(EXERCISE OBJECTIVE): Among the entries below, please repeat exactly and only the lines from the line containing "[Home]: https://www.smartmontools.org/" to the line containing "[SVN RO Mirror]: https://github.com/smartmontools/smartmontools", both lines included.

RECORDS FOR THIS TASK Start Marker

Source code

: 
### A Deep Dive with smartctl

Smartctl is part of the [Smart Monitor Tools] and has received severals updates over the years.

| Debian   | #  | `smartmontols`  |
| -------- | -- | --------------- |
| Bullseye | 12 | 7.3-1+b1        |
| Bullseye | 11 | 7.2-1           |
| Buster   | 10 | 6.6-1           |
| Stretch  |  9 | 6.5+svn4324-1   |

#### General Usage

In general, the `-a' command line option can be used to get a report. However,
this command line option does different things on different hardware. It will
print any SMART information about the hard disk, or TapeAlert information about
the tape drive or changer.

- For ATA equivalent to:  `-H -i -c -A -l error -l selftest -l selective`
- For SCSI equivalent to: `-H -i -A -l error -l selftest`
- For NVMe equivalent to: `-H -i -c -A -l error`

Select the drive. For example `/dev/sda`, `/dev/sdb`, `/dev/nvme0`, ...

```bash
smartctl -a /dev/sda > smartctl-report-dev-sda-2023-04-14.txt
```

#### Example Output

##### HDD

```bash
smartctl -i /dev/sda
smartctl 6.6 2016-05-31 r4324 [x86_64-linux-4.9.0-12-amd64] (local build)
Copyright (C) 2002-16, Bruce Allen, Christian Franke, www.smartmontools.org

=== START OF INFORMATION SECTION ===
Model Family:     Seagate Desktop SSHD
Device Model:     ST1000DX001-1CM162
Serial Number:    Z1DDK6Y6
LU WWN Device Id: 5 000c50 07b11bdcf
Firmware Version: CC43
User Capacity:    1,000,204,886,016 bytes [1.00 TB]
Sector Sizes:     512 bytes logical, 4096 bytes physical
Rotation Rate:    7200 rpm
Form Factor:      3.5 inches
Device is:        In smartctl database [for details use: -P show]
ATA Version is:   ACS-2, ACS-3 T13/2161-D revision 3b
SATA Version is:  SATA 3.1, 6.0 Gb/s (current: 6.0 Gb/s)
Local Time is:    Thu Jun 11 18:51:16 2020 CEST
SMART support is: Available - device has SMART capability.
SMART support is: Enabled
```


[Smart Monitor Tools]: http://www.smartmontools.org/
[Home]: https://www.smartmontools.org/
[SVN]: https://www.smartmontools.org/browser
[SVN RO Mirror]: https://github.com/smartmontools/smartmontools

RECORDS FOR THIS TASK End Marker
RECORDS FOR THIS TASK Start Marker

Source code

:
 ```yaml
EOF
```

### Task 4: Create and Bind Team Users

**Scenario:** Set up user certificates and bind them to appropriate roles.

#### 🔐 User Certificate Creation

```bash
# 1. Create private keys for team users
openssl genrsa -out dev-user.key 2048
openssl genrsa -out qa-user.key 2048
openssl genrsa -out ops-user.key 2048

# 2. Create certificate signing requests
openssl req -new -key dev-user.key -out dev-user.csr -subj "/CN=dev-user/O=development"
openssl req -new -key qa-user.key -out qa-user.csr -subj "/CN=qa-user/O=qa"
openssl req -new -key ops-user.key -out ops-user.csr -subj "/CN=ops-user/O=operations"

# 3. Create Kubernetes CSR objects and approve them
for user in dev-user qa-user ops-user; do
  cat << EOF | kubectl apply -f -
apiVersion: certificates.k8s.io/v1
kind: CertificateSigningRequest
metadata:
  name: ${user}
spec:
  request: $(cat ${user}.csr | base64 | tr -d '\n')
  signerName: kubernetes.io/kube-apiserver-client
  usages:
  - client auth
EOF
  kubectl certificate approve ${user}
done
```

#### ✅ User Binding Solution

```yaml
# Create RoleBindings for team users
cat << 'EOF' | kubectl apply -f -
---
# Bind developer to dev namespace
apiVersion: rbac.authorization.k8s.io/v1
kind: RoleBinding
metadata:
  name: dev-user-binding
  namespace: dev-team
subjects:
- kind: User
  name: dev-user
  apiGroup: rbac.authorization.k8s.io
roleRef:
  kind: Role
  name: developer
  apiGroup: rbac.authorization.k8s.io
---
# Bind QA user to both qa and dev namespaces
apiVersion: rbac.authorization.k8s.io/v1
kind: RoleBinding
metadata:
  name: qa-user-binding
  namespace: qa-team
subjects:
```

RECORDS FOR THIS TASK End Marker

(RESPONSE AREA):
[Home]: https://www.smartmontools.org/
[SVN]: https://www.smartmontools.org/browser
[SVN RO Mirror]: https://github.com/smartmontools/smartmontools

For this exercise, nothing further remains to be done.